Newbies to the world of business finance are strongly advised to observe this cardinal rule: Never mingle business commerce with private monies. That means you should have a credit card that is dedicated 100 percent to business use. Accurate financial management is critical to the success of any business, and blending accounts invites massive headaches, or worse, a tax return that is difficult or impossible to defend in an audit.

When a business has multiple users who need access to the account, corporate cards have an advantage. Depending on the credit card, the business can add and delete corporate users, set individual spending limits and easily track usage. Also, business credit cards often come with account-management software and mobile apps that few, if any, consumer cards offer. For example, some business credit cards allow users to instantly upload and tag the receipt from each purchase.

Good reporting tools are critical for accounting and tax purposes. Many great business credit cards allow you to download transaction data directly into your preferred accounting software.


Issuers might examine both your business and personal creditworthiness before approving you for a business credit card, but it’s important to establish standalone business credit to protect your personal finances as well as your business.
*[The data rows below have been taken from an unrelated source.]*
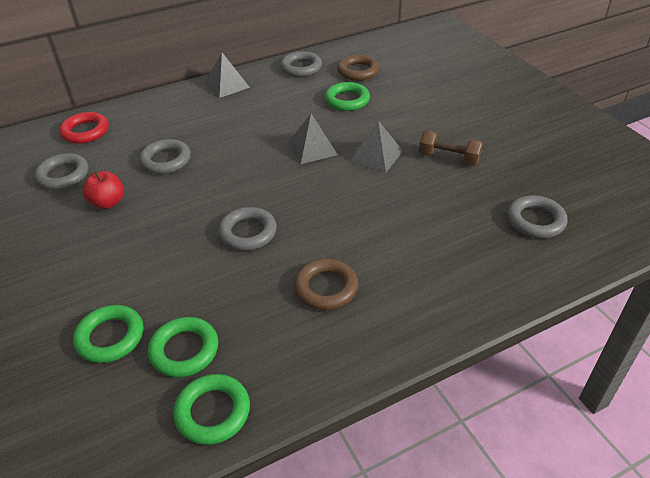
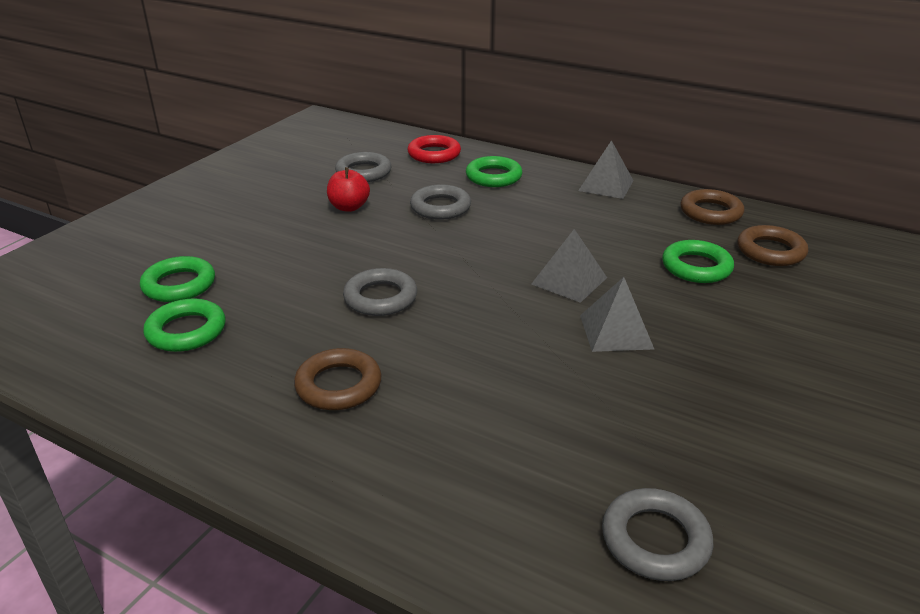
camera: 55 degrees right, 10 degrees down
green ring [173,374,250,445] -> green ring moved to [466,156,523,187]
grey ring [280,51,322,77] -> brown ring [680,189,744,225]
brown dumbbell [419,130,483,165] -> none

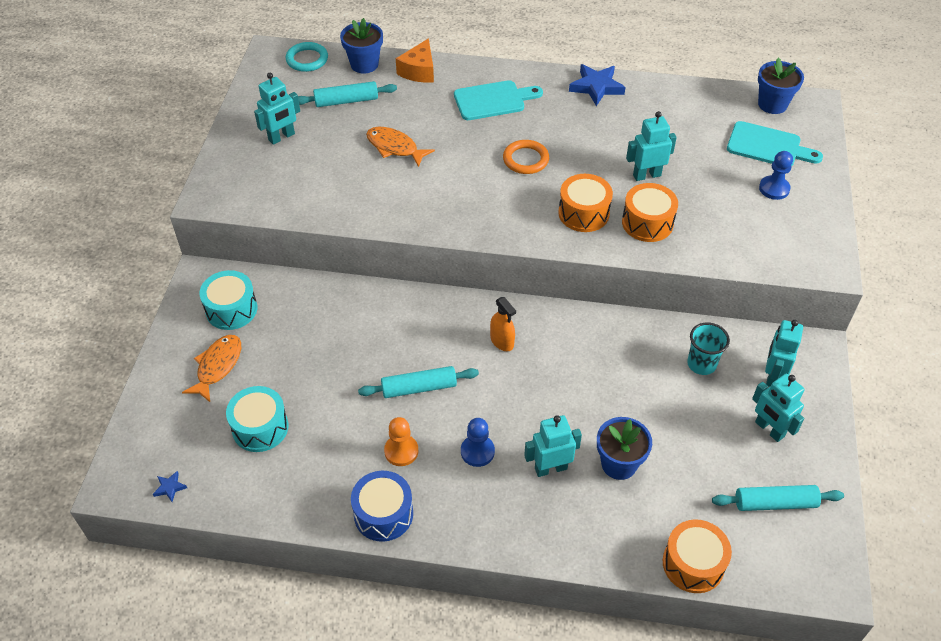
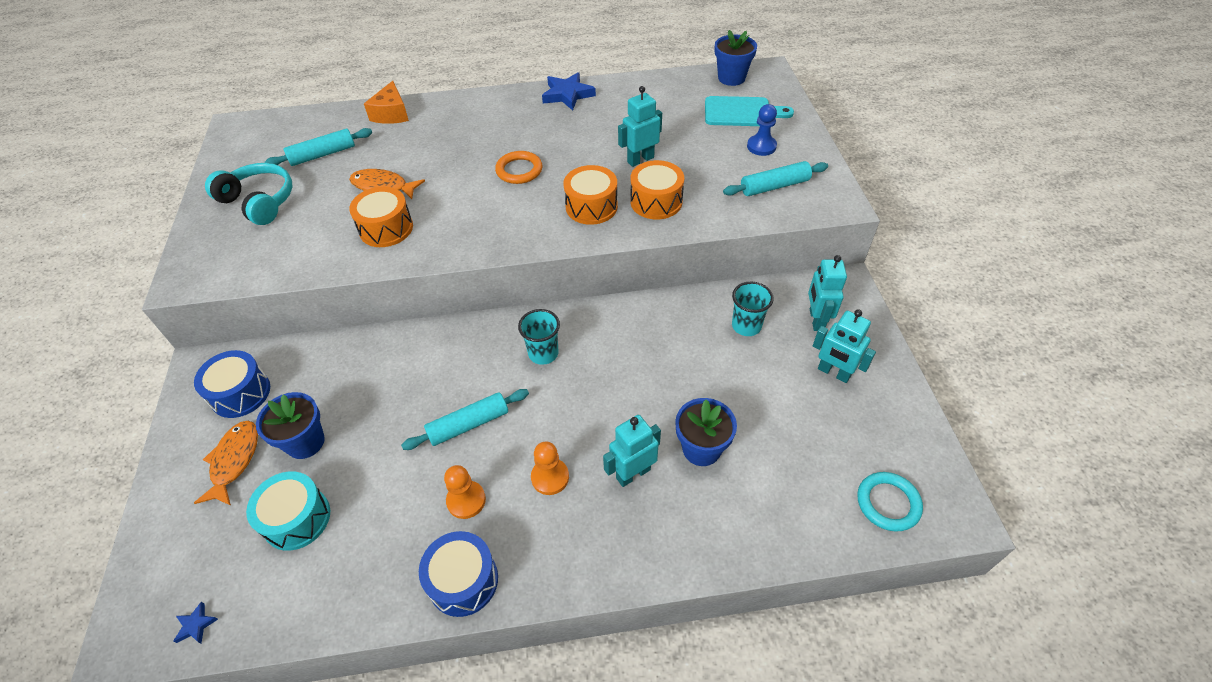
camera: 15 degrees left, 0 degrees up
turquoise drum [199,270,257,330] -> blue drum [194,350,270,418]
turquoise robot [254,73,300,145] -> turquoise headphones [205,163,292,225]
turquoise ring [286,42,328,72] -> turquoise ring moved to [857,472,923,532]
blue flower pot [340,18,383,73] -> blue flower pot moved to [256,392,325,459]
turquoise cutting board [454,80,543,120] -> none
blue pawn [461,418,495,467] -> orange pawn [531,442,569,495]
orange spray bottle [490,297,516,351] -> turquoise cup [518,309,560,365]
orange drum [663,519,732,593] -> orange drum moved to [349,187,413,247]
turquoise rolling pin [712,485,844,511] -> turquoise rolling pin moved to [723,161,828,196]

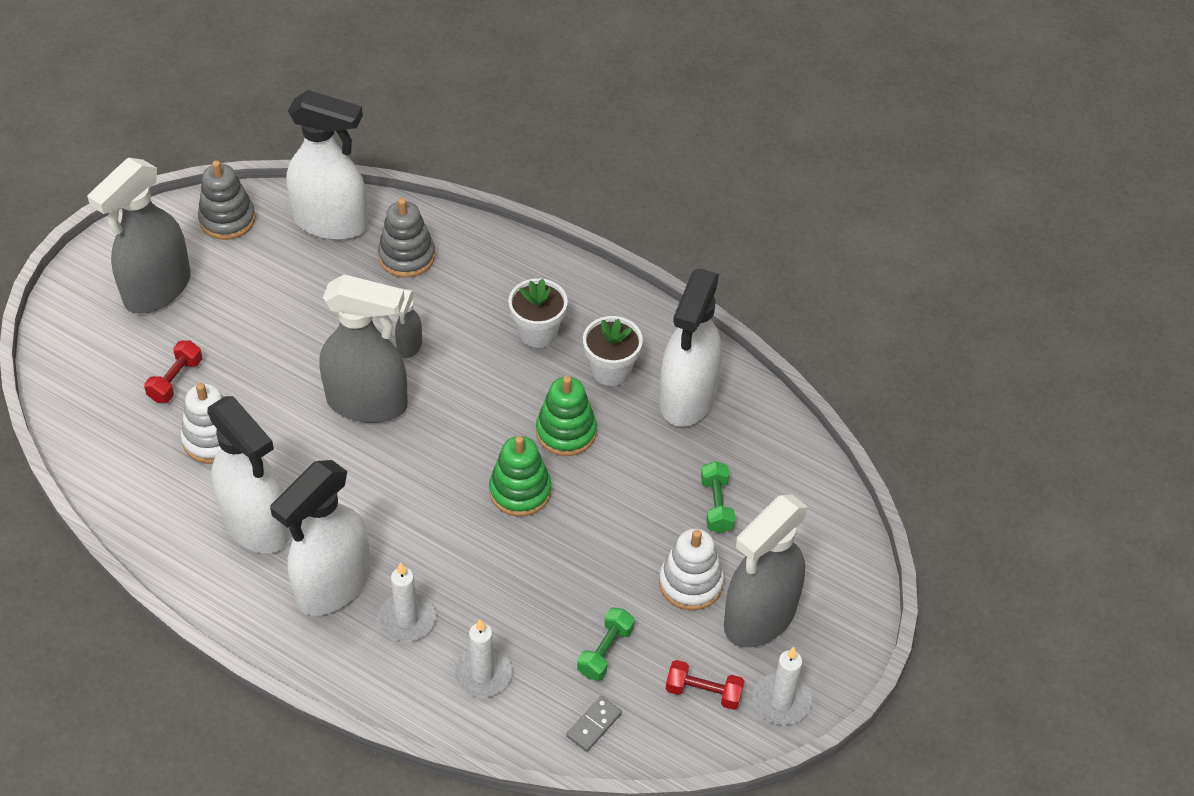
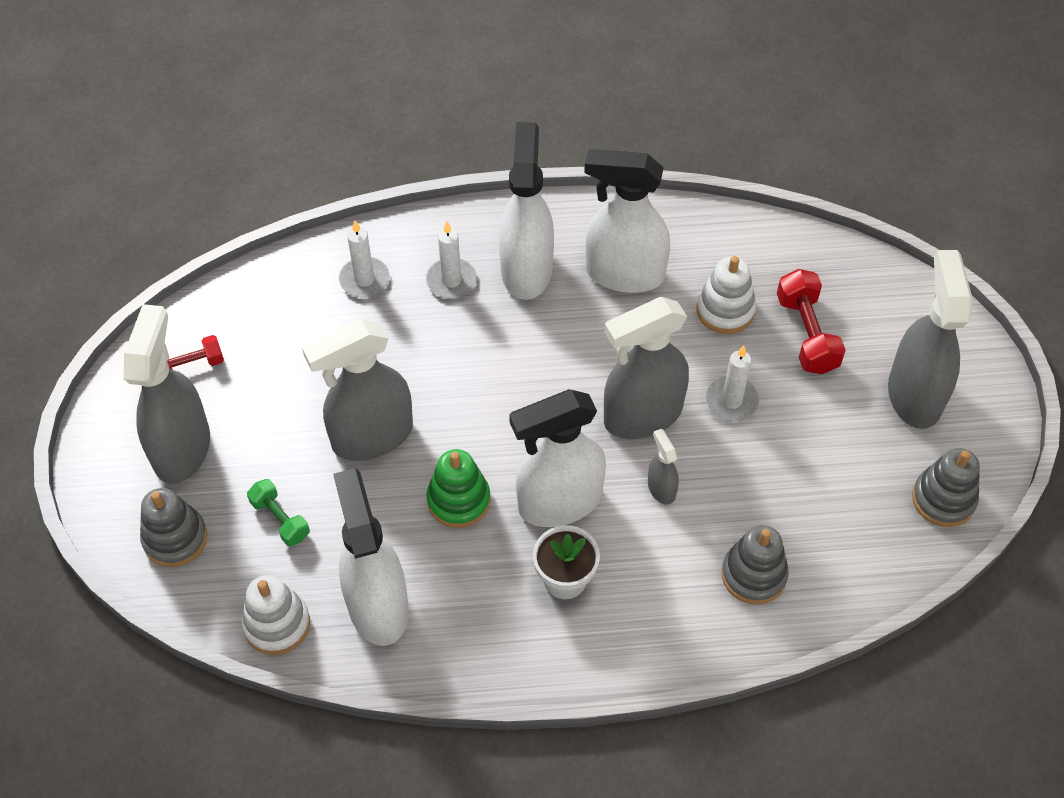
camera: 145 degrees right, 5 degrees up
red dumbbell [144,341,202,403] -> red dumbbell [777,269,846,374], size x1.56
white spray bottle [286,90,368,240] -> white spray bottle moved to [509,389,606,527]
green stacking toy [489,436,551,516] -> none
grey domino [566,696,622,752] -> none
green dumbbell [577,607,635,681] -> none
white flower pot [583,316,643,386] -> none
white stacking toy [659,528,724,610] -> white stacking toy moved to [242,575,310,655]
white candle [753,647,812,725] -> white candle moved to [706,345,759,421]
none -> grey stacking toy [140,488,207,567]
none -> grey spray bottle [302,319,413,461]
Business credit expert Chris Bridges, who also runs Credit With Chris, told Forbes the benefits of separating personal and business credit have to do with liability, risk and growth. “When a business owner combines their personal and business credit to obtain financing, it increases their financial liability,” Bridges said. In other words, a business owner can be fully responsible for the debt the business incurs on the credit card, which can hurt the business owner’s personal credit.


Business credit cards typically offer sign-up bonuses, which are larger than those offered by consumer cards, and bonus points for business-related spending categories. Therefore, while a consumer credit card might award bonus points for grocery-store purchases, the business credit card might do so for office supplies, internet service and advertising. Other perks could include hotel discounts, airport-lounge access and more.


Business credit cards often come with higher credit limits than personal credit cards, allowing a small business access to the funds needed to operate and grow. Credit limits vary, based on the account holder’s credit standing.


Credit cards offer a line of defense in case something goes awry with the purchase. Purchase protection, extended warranty and price matching are just some of the credit-card safeties that don’t apply to cash purchases.